PROBLEM TO WORK ON:
Go over the lines below, and when one contains the word "colorectal", copy it.

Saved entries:
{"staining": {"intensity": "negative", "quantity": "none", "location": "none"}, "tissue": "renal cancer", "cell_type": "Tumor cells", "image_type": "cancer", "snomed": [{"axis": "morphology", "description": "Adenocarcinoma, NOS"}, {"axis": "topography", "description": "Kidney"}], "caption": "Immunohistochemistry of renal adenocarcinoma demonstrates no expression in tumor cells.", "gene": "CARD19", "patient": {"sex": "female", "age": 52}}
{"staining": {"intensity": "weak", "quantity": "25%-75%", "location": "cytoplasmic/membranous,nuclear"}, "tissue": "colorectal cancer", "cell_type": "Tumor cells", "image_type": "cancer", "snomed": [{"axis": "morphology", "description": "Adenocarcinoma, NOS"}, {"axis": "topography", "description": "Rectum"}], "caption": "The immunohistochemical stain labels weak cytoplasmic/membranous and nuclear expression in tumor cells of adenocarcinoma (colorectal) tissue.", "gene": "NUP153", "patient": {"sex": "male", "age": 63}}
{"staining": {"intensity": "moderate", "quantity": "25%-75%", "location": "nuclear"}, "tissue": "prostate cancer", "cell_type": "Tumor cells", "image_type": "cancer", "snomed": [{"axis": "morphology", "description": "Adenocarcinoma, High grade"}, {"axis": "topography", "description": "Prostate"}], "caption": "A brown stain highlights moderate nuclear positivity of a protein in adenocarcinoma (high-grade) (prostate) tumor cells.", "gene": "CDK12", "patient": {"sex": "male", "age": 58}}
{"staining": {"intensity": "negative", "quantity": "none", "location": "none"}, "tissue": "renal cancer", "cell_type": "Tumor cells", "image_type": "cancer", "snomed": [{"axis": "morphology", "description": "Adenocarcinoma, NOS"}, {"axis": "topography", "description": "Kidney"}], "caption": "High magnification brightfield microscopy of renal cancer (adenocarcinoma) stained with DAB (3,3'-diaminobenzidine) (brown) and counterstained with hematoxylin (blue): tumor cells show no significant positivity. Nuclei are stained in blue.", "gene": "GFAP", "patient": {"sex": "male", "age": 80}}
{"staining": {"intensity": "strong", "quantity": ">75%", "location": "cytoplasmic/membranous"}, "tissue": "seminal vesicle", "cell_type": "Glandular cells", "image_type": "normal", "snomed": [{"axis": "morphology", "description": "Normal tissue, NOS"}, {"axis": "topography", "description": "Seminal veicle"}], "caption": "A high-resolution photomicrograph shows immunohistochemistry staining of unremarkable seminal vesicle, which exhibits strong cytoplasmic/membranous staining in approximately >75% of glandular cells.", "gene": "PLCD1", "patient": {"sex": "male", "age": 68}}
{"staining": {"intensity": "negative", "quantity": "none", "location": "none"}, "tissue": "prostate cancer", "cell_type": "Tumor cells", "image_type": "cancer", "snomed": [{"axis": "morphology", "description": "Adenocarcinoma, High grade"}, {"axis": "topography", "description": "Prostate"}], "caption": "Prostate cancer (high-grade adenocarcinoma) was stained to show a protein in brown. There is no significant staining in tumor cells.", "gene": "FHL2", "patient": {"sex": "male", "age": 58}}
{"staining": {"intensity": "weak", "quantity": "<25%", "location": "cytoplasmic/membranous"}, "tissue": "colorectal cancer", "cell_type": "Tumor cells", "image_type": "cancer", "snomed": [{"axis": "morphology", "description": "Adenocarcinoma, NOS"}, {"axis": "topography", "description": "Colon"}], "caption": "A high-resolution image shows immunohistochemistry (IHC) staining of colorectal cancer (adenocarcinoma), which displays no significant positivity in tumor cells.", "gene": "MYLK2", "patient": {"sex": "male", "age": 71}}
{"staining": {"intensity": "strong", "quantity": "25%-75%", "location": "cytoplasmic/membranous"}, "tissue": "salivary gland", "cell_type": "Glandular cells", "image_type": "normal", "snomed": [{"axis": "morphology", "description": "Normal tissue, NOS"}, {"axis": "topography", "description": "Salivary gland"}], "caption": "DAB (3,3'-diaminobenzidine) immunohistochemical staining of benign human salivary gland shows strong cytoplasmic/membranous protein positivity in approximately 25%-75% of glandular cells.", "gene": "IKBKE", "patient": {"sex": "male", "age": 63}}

OUTPUT BELOW:
{"staining": {"intensity": "weak", "quantity": "25%-75%", "location": "cytoplasmic/membranous,nuclear"}, "tissue": "colorectal cancer", "cell_type": "Tumor cells", "image_type": "cancer", "snomed": [{"axis": "morphology", "description": "Adenocarcinoma, NOS"}, {"axis": "topography", "description": "Rectum"}], "caption": "The immunohistochemical stain labels weak cytoplasmic/membranous and nuclear expression in tumor cells of adenocarcinoma (colorectal) tissue.", "gene": "NUP153", "patient": {"sex": "male", "age": 63}}
{"staining": {"intensity": "weak", "quantity": "<25%", "location": "cytoplasmic/membranous"}, "tissue": "colorectal cancer", "cell_type": "Tumor cells", "image_type": "cancer", "snomed": [{"axis": "morphology", "description": "Adenocarcinoma, NOS"}, {"axis": "topography", "description": "Colon"}], "caption": "A high-resolution image shows immunohistochemistry (IHC) staining of colorectal cancer (adenocarcinoma), which displays no significant positivity in tumor cells.", "gene": "MYLK2", "patient": {"sex": "male", "age": 71}}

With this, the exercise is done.